So, Mars, and intercity rocket travel, what else? Asteroid mining, bottling hydrogen from the Sun?

It will be interesting to see if this happens, but as I see it, it might just be more distraction from the upcoming May, 2018 Tesla earnings report - which, again, is expected to be seriously negative.

Not much point in "bottling hydrogen from the sun" - we have, quite literally, oceans full of it that we can separate from the water far, far, far, far, far (is that enough "fars" ?) more easily and cheaply than we could ever get it from the sun. In case no one has told you yet, the sun is HOT - anything we send close enough to the sun to reach useful densities of hydrogen (or any other gas) is going to melt very quickly.

Now He3 would be a different story. Once we figure out how to do the easiest fusion - deuterium + tritium - then the next step will be the harder but possibly more profitable aneutronic fusions with either He3+He3 or He3+deuterium. The solar winds have deposited He3 on the moon for billions of year - we just have to get there again and figure out how to mine it economically. The atmospheres of the gas giants are thought to hold more He3 than the moon's surface ... but they are a loooong way away and dealing with their gravity wells will be a huge issue.
 
Let's see...3 hours to get to the jetport...2 hours to get thru security...boarding, move to gantry, clearance, ignition - perhaps another hour...flight time to coast about 37 minutes..then landing...uh, yes, um, landing, ha, never really thought about that....um.
Thought about it a bit. The guy who figures out 'landing' will make a unicorn fortune, the rest of it already works pretty well.... maybe a really humongous feather bed.
 
Asteroid mining would be cool, but few probably want to tackle it at the moment because it would almost certainly be more expensive than similarly mined materials on Earth.

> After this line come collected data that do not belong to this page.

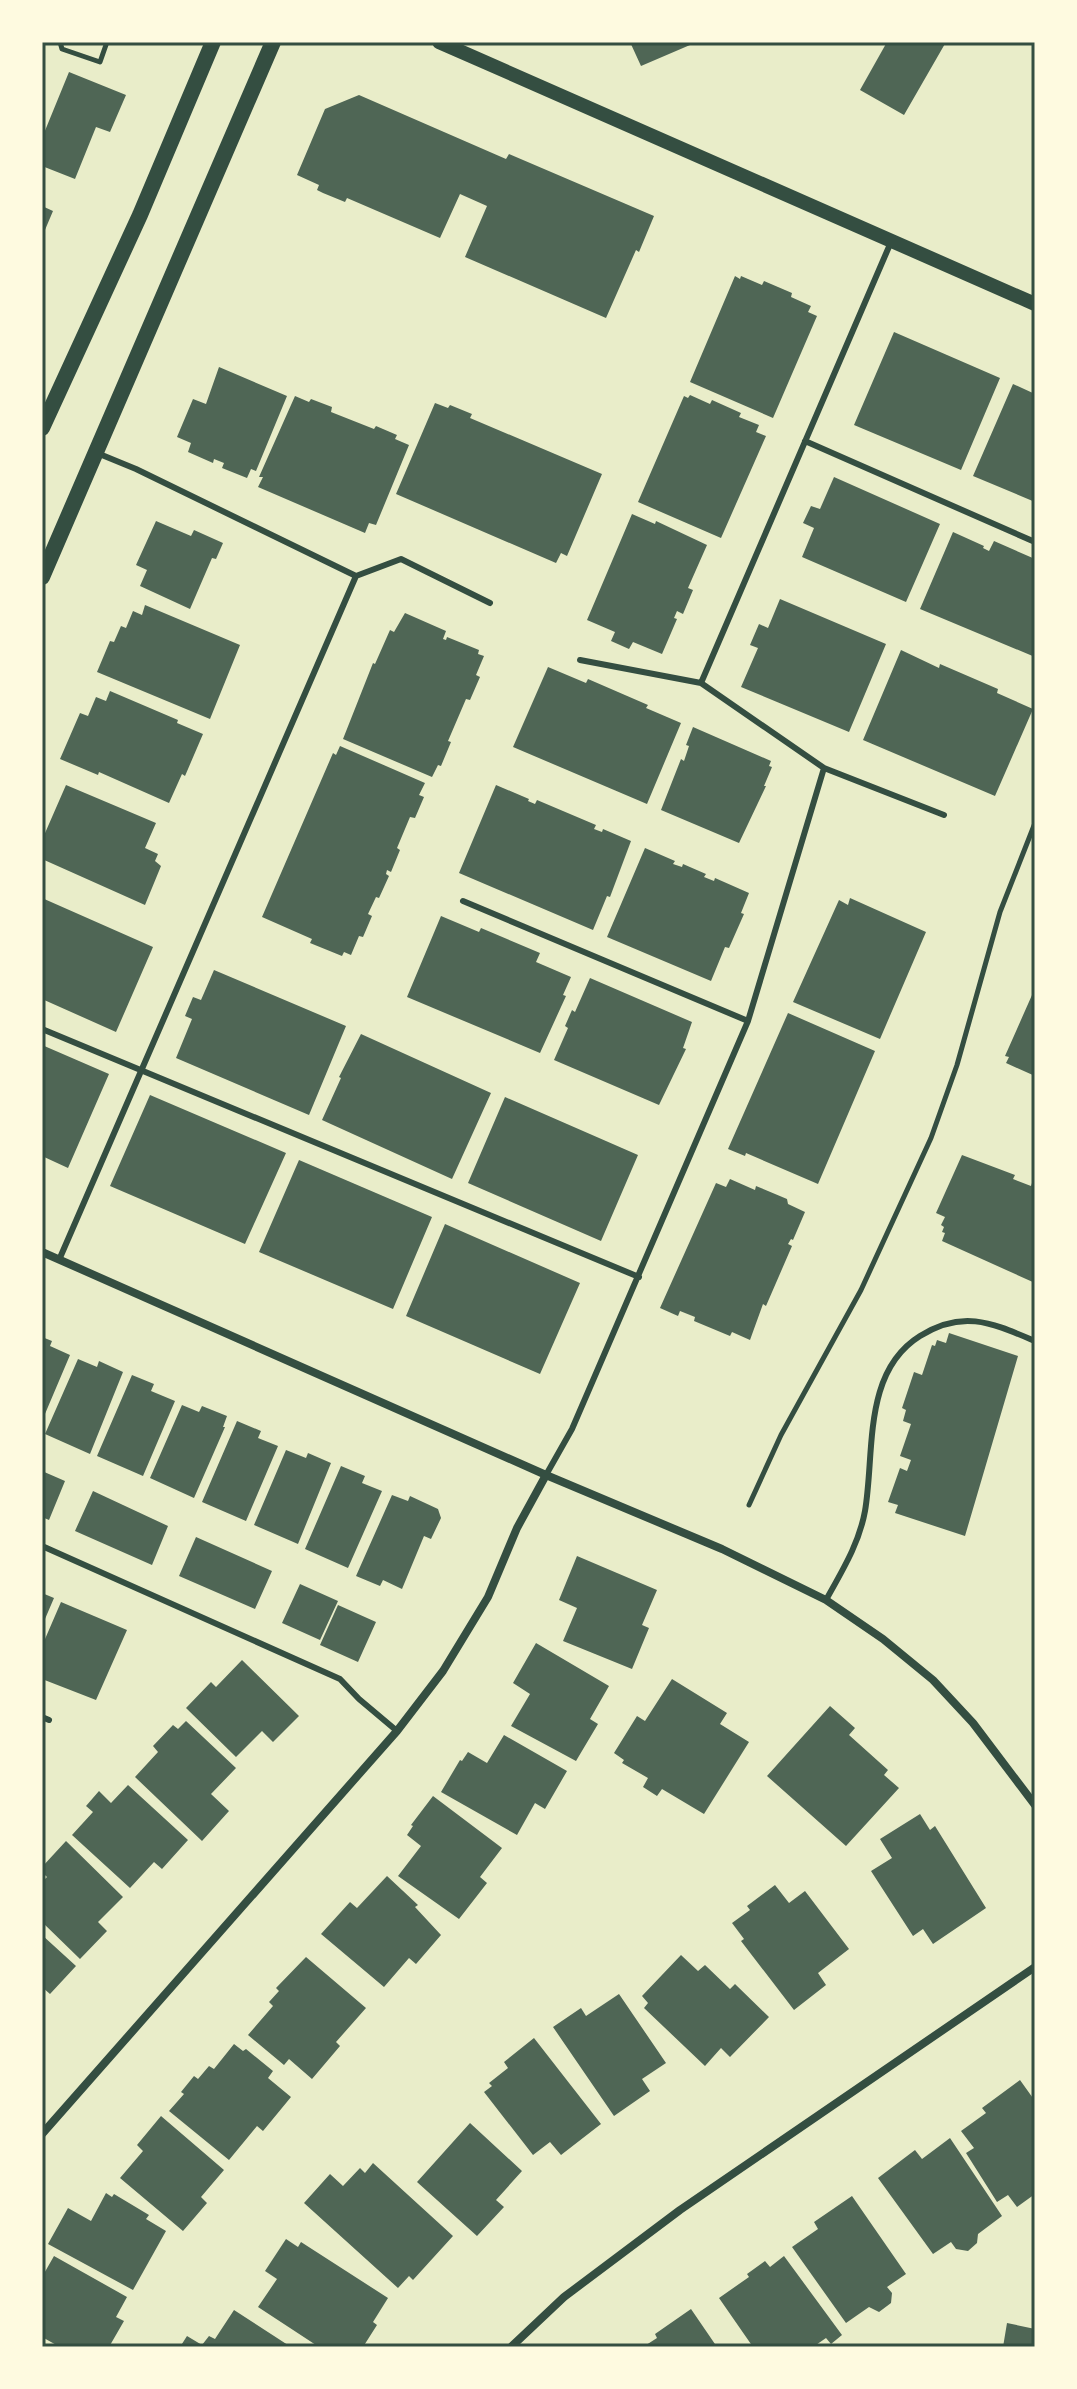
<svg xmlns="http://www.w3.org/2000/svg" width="1077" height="2389" viewBox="0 0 1077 2389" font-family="'Nunito Sans',sans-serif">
<rect width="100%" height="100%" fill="#e9edc9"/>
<path fill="#4f6655" d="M630,42h67l-56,24z
M887,42h59l-42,73 -44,-25z
M69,72l57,23 -16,37 -14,-5 -21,52 -33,-13v-28z
M359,95l147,64 3,-5 145,62 -15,36 -3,-2 -30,68 -141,-61 22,-51 -27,-12 -20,44 -93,-40 -2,4 -22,-9 -6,-3 2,-5 -22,-10 28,-66z
M42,206l11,5 -11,26z
M735,276l5,3 1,-3 21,9 2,-4 28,12 -1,4 20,9 -3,6 9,4 -44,102 -83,-36z
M894,332l106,46 -39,92 -107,-45z
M219,367l68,29 -31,75 -5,-2 -4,9 -25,-10 2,-5 -10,-4 -1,4 -25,-11 3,-9 -14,-6 16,-38 13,5z
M1013,384l22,10v108l-62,-26z
M690,395l20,9 2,-4 29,13 -2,4 20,8 -3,7 10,4 -45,102 -83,-36 46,-106 4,2z
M295,396l14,6 2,-3 21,8 -1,5 43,17 2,-3 21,9 -2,4 14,6 -33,80 -7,-2 -4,10 -107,-46 5,-10h-4z
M435,403l13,5 2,-3 22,9 -2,4 132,56 -35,82 -6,-3 -5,10 -160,-69z
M834,477l106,47 -34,78 -104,-45 12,-29 -11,-5 8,-17 9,3z
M632,514l23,10 1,-3 51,24 -19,43 5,2 -10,24 -6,-3 -3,7 3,1 -15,35 -29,-12 -4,7 -18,-8 4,-9 -28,-12z
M156,521l35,15 3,-6 29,13 -7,16 -4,-1 -22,51 -50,-23 7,-16 -11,-5z
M953,532l31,14 -1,2 6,3 5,-10 41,18v98l-115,-48z
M780,599l106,45 -37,88 -108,-45 17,-39 -8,-3 9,-21 9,4z
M145,605l95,40 -30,74 -113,-47 13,-31 4,1 7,-16 5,2 7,-17 9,4z
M405,613l41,18 -3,8 3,1 1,-3 32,13 -1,4 6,2 -8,19 4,2 -10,23 -4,-1 -18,42 3,1 -10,24 -3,-1 -6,12 -89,-38 30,-76 2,1 15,-34 4,2z
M901,650l38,18 1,-4 58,25 -1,4 36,16 -38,87 -132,-56z
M548,667l38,16 2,-4 60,26 -2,3 35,15 -34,81 -134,-57z
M110,691l68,29 -1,3 26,11 -18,42 -3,-2 -13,29 -70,-31 -1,3 -38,-16 20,-46 8,3 8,-19 10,4z
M693,727l78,34 -2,5 3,1 -8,19h2l-27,57 -78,-33 20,-51 3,2 5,-15 -3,-1z
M340,746l85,37 -6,12 5,2 -9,21 -5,-1 -13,31 3,2 -9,22 -4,-2 -1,4 3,2 -10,22 -3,-1 -8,17 4,2 -9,21 -4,-1 -8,19 -7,-3 -2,4 -32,-13 2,-4 -50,-22 71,-164 3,2z
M66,785l90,38 -11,25 13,6 -3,7 6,5 -16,39 -103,-46v-19z
M496,785l33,14 -1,2 7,3 2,-4 59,25 -2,4 8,3 1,-3 28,12 -21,56 -3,-1 -14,34 -134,-57z
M645,848l30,13 -2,3 9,3 1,-3 23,10 -2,3 10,4 1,-3 34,15 -8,20 3,1 -15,34 -4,-1 -14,34 -104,-44z
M42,898l111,49 -37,85 -74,-33z
M850,898l76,34 -46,107 -87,-37 46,-102 9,5z
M441,916l38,16 2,-4 59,25 -4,9 35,15 -8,18 3,1 -26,57 -133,-56z
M214,970l132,56 -37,89 -133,-57 16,-39 -7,-3 8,-19 8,3z
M590,978l102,44 -9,26 3,1 -27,56 -105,-45 14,-32 -3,-2 7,-16 3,2z
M1032,995l3,1v80l-29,-13 3,-6 -4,-1z
M788,1013l87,38 -57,133 -72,-31 -1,3 -17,-7z
M361,1034l130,59 -39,86 -130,-59 19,-42 -2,-1z
M42,1045l67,29 -41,94 -26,-12z
M150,1095l136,58 -41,91 -135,-58z
M505,1097l133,58 -37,86 -133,-58z
M962,1155l53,20 -2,4 18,7 1,-3 3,2v98l-93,-42 3,-8 -3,-1 2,-5 -3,-2 4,-8 -9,-4z
M299,1160l133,57 -39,92 -134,-57z
M730,1179l25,11 1,-4 31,13 1,5 17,8 -12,28 -2,-1 -3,5 4,2 -26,60 -3,-2 -13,36 -18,-8 -2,4 -36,-15 1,-4 -15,-6 -2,5 -18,-8 56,-125 10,4z
M445,1224l135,59 -40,91 -134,-58z
M949,1333l69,23 -53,180 -70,-23 3,-8 -10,-3 12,-34 7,3 4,-11 -11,-4 11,-32 -8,-3 3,-11 -4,-2 12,-36 8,3 10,-30 3,1 2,-6 9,3z
M42,1337l10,4 -2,5 20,9 -28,66z
M78,1359l19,8 2,-6 24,11 -33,82 -45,-20z
M132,1375l22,9 -3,7 24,10 -32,75 -46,-20z
M182,1405l17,7 3,-6 25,10 -4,11h2l-31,71 -44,-20z
M237,1421l24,10 -3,7 20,8 -32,75 -44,-19z
M286,1450l20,8 2,-5 23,10 -33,81 -44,-19z
M341,1466l24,10 -3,7 20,8 -34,77 -43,-19z
M42,1471l23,10 -16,39 -7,-3z
M93,1491l75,35 -16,39 -77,-34z
M392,1495l16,6 2,-5 28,13 3,9 -10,21 -7,-3 -22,53 -19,-9 -3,6 -24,-10z
M196,1537l76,34 -17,38 -76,-33z
M577,1556l80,34 -15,35 7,3 -17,41 -69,-28 14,-33 -18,-8z
M300,1584l38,17 -18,39 -38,-17z
M42,1593l12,5 -12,28z
M61,1602l66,28 -31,70 -54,-21v-33z
M338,1605l38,17 -18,40 -38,-17z
M536,1643l73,43 -19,33 8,5 -22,37 -65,-35 19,-32 -17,-11z
M242,1660l57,56 -26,26 -11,-11 -26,26 -50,-49 25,-26 5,5z
M672,1679l55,34 -7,11 29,18 -45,72 -42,-25 -5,7 -14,-9 5,-9 -26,-15 2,-3 -10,-7 23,-37 8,5z
M830,1706l25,22 -6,7 39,35 -4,5 15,13 -53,58 -79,-70z
M186,1721l50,47 -25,26 18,17 -27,30 -67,-64 23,-25 -5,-6 20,-21 5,4z
M504,1735l63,36 -22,38 -10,-6 -18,32 -76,-43 19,-32 2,1 6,-9 19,11z
M128,1785l60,55 -26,29 -8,-7 -24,26 -58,-53 21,-23 -7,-6 13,-15 12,12z
M433,1796l69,52 -22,29 7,6 -28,36 -61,-43 23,-30 -14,-11 6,-9 -2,-1z
M920,1814l10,16 5,-4 51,82 -53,36 -10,-15 -10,7 -42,-65 21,-13 -12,-19z
M66,1841l57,56 -25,25 9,9 -27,28 -38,-37v-40l5,-5 -5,-5v-5z
M387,1876l31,29 -3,2 26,28 -25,29 -7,-6 -25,29 -63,-53 29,-32 7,6z
M775,1885l14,18 16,-12 44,58 -31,24 8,12 -32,25 -53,-69 3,-2 -12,-16 18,-13 -3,-4z
M42,1935l34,31 -26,28 -8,-7z
M681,1955l17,16 7,-6 25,24 5,-5 34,33 -39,40 -9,-9 -16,18 -61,-58 4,-5 -6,-7z
M306,1957l60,51 -30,34 4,4 -28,33 -23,-20 -5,6 -36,-30 25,-29 -4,-4 10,-11 -3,-3z
M619,1994l47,69 -24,16 8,12 -36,25 -61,-89 28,-19 5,8z
M534,2038l67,86 -40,31 -11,-13 -17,13 -49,-63 8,-6 -3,-3 19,-15 -4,-6z
M234,2044l9,7 3,-2 27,22 -5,7 23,19 -28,34 -6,-5 -28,34 -60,-49 15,-17 -3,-2 13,-16 4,3 11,-13 5,3z
M1020,2080l15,21v93l-18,13 -9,-12 -11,7 -31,-49 8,-5 -13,-17 25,-18 -4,-5z
M161,2116l63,54 -23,27 6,6 -24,28 -63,-53 23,-27 -6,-6z
M470,2123l52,48 -26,29 8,7 -27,29 -60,-54z
M950,2138l52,78 -24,18 -1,9 -9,8 -12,-2 -5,-7 -18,12 -55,-76 37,-28 7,9z
M373,2163l80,73 -40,44 -4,-4 -11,12 -94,-85 26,-29 13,12 17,-18 5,5z
M106,2193l6,4 2,-3 35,21 -3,4 20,12 -33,59 -85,-46 20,-36 23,13z
M852,2196l54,78 -19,13 5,6 -1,10 -12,9 -10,-5 -23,16 -54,-76 26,-18 -4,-7z
M286,2239l12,8 3,-5 87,56 -15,24 4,3 -14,22h-44l-61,-40 19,-28 -12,-8z
M54,2256l73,41 -11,20 8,4 -15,26h-49l-18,-10v-60z
M784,2256l58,79 -11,9 -5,-6 -13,9h-60l-34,-49 30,-21 -2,-3 18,-13 5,6z
M691,2309l26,38h-74l14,-9 -2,-4z
M234,2310l57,37h-111l7,-11 15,9 7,-9 6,3z
M1007,2323l28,6v18h-32z"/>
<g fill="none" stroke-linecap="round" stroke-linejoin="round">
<path stroke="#344e41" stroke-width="5" d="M60,42l2,7 38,13 7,-20
M749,1505l32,-70 80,-145 70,-152 26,-73 43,-153 35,-89"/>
<path stroke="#344e41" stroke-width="6" d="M805,441l230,101
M97,453l39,16 220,107
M580,660l121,23 123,85 120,47
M701,683l190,-441
M463,901l285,120
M42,1029l597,248
M59,1260l297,-684 45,-17 89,44
M546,1475l26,-46 176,-408 76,-253
M42,1546l298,133 19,20 38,32
M826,1600c16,-29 33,-56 39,-89 10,-58 -3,-139 55,-175 43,-27 72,-13 115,5
M42,1717l7,3"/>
<path stroke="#344e41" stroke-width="8" d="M42,1252l504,223 176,74 104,51 57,39 50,41 40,43 62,82
M42,2134l355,-403 46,-60 45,-74 29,-69 29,-53
M511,2347l53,-50 116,-87 355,-243"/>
<path stroke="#344e41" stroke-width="14" d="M439,42l596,262"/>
<path stroke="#344e41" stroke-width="16" d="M42,428l98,-213 73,-173
M42,577l231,-535"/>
</g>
<rect width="1077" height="2389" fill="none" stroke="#fefae0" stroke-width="88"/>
<rect x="44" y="44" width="989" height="2301" fill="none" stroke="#344e41" stroke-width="3"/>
</svg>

Well, yes and no. Mining an asteroid out in the belt? Yeah, too expensive. Mining an asteroid that was captured as it flew by earth? Probably not. A single Iron-Nickel asteroid has as much Iron and Nickel in it as all of the metals (all of them) as humanity has mined in its entire history. Pretty easy to leverage economies of scale to make that profitable.

The bigger economic story is, without there being a demand for that much Iron and Nickel, you would effectively crash the price of these two metals. Earth-bound miners would be smaller operations and likely flounder in the collapse, and the asteroid miners would be the only ones left. What those prices would do to the rest of the economy though? Who knows. Construction costs would plummet, as well as anything else that used Iron and Nickel - but would those falling costs offset the jobs lost from the collapse of entire sections of the mining industry? Hard to say.
 
Well, yes and no. Mining an asteroid out in the belt? Yeah, too expensive. Mining an asteroid that was captured as it flew by earth? Probably not. A single Iron-Nickel asteroid has as much Iron and Nickel in it as all of the metals (all of them) as humanity has mined in its entire history. Pretty easy to leverage economies of scale to make that profitable.

The bigger economic story is, without there being a demand for that much Iron and Nickel, you would effectively crash the price of these two metals. Earth-bound miners would be smaller operations and likely flounder in the collapse, and the asteroid miners would be the only ones left. What those prices would do to the rest of the economy though? Who knows. Construction costs would plummet, as well as anything else that used Iron and Nickel - but would those falling costs offset the jobs lost from the collapse of entire sections of the mining industry? Hard to say.

It doesn't really matter where you mine the nickel/iron asteroid - it will never impact Earth's mining industry just because it will be too expensive to get it down here intact and in large quantities. You can't just smelt an ingot in space then throw it down to the earth's surface or you will be turning a *LOT* of gravitational potential energy into kinetic energy ... and then what doesn't melt off your ingot on the way down will go "boom" when it hits the surface.

Shipping something down from orbit will require containers to protect it from the re-entry heat, engines to guide it, fuel for those engines, guidance systems, etc, ... all of which are expensive. Thus what gets mined in space will stay in space and go towards developing separate economies out there... unless you can turn those mined raw materials into very high value finished products. The trade between the Earth's economy and the orbital/Lunar/Martian economies will be limited to very high value items that make it worth the high costs of shipping things between those regions. Information and things that benefit from being manufactured in microgravity might have enough value to make them worth trading between Earth and the off-Earth economies. Common raw materials like nickel and iron never will.